How Philippa East Uses a Psychology Career to Fund Her Thriller Novels

The swing from a lucrative publishing contract to absolute financial silence is brutal. Philippa East has published four psychological suspense novels with HarperCollins, pulling in advances that matched the salary of her day job.

But today, she is out of contract, and the math has shifted drastically. She is entirely transparent about the terrifying precarity of the publishing industry, revealing that an author’s income can swing wildly from £30,000 in a good year to a mere £1,000 the next. To survive this massive fluctuation without burning out, she refuses to let the literary market dictate her livelihood.

Rather than white-knuckling her way through the inevitable dry spells, Philippa works one to two days a week as a clinical psychologist. This reliable, high-level freelance work covers her baseline living expenses, meaning her book advances never have to keep a roof over her head. She treats her publishing checks strictly as a bonus to be funneled directly into savings and pension accounts.

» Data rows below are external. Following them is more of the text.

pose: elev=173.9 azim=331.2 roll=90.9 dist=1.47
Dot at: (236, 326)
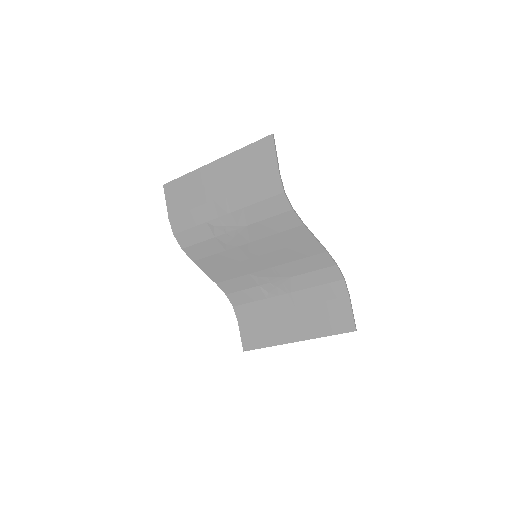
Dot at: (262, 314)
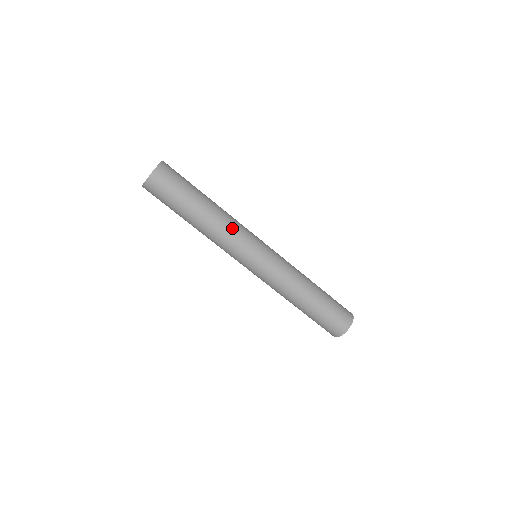
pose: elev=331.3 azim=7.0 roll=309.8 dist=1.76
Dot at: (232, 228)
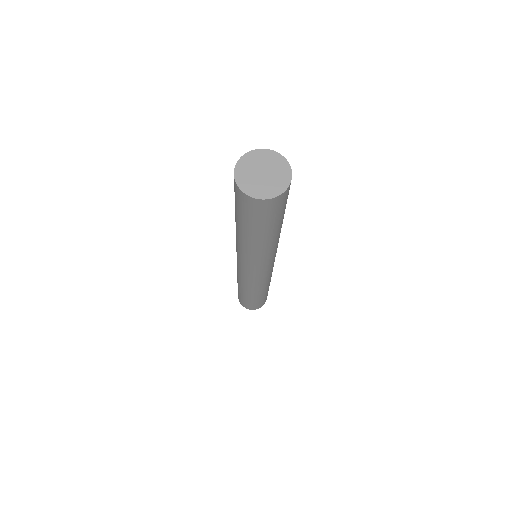
Dot at: occluded
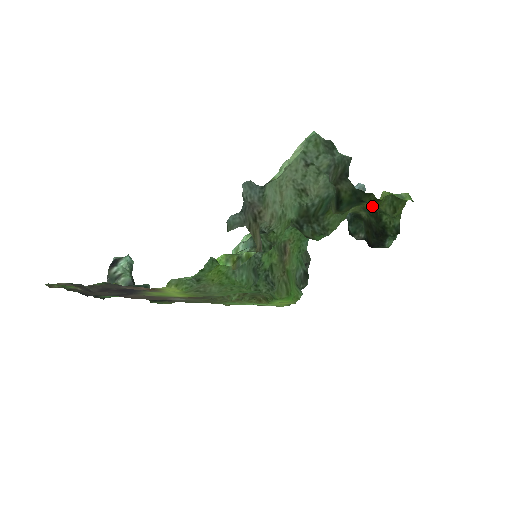
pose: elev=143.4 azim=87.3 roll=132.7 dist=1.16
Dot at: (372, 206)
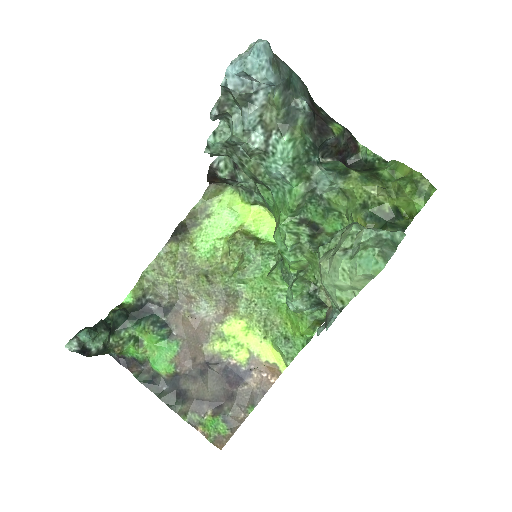
Dot at: (405, 220)
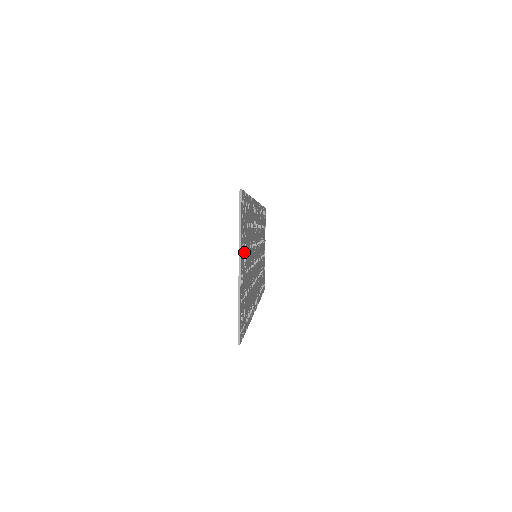
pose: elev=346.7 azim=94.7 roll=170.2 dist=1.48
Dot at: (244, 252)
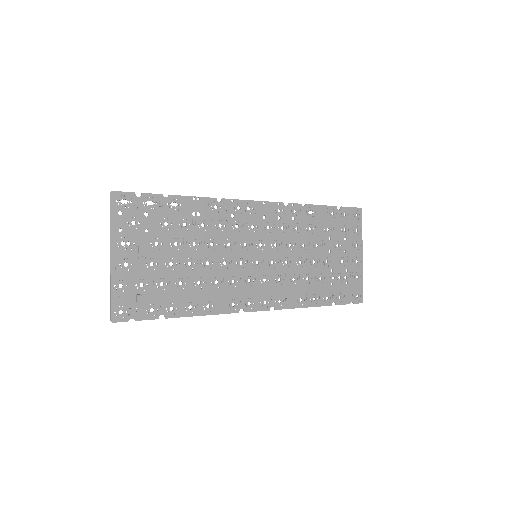
Dot at: (139, 245)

By completely divorcing her financial survival from her creative output, she protects herself from the exhausting pressure of writing for a paycheck. This structure also grants her the luxury of spending three to five full days a week writing books purely for the love of the craft.

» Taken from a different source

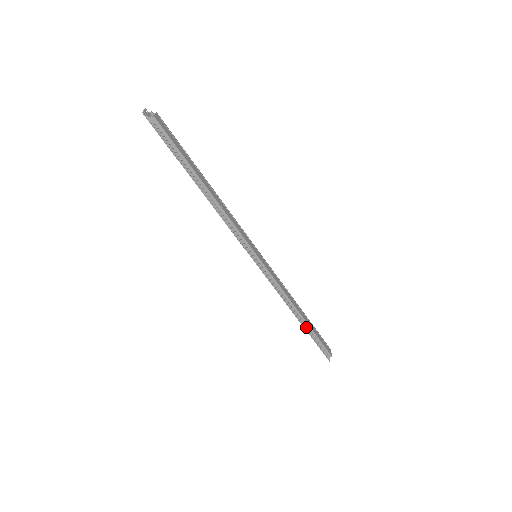
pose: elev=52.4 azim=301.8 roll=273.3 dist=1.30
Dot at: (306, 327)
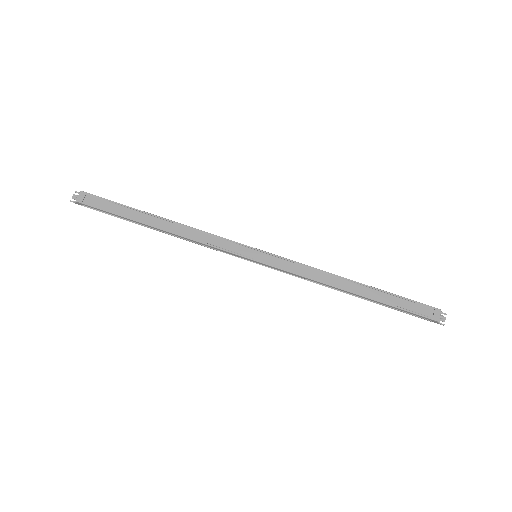
Dot at: (373, 301)
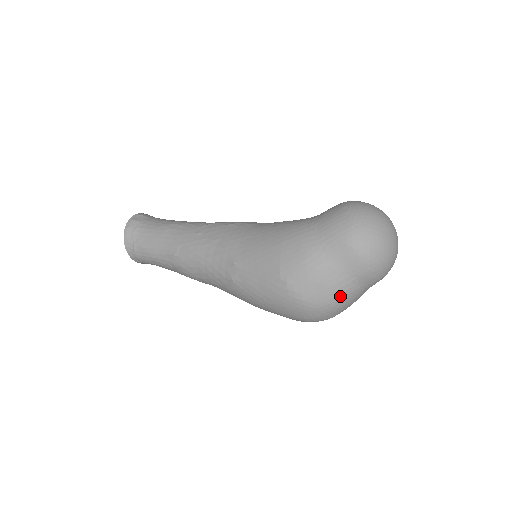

When the big advances temporarily dry up, bridging the gap requires a scrappy, diversified approach. While navigating the out-of-contract phase, Philippa pieces together supplementary income through speaking festivals and relies heavily on backend royalties like ALCS and PLR library payouts.

She also actively leverages tax structures, like HMRC’s income averaging, to smooth out the wild boom-and-bust cycle of her earnings. Her ultimate message to emerging authors is a desperately needed reality check: maintaining a day job is not a sign of failure, but rather the silent, unglamorous financial norm for the vast majority of working professionals in the literary world.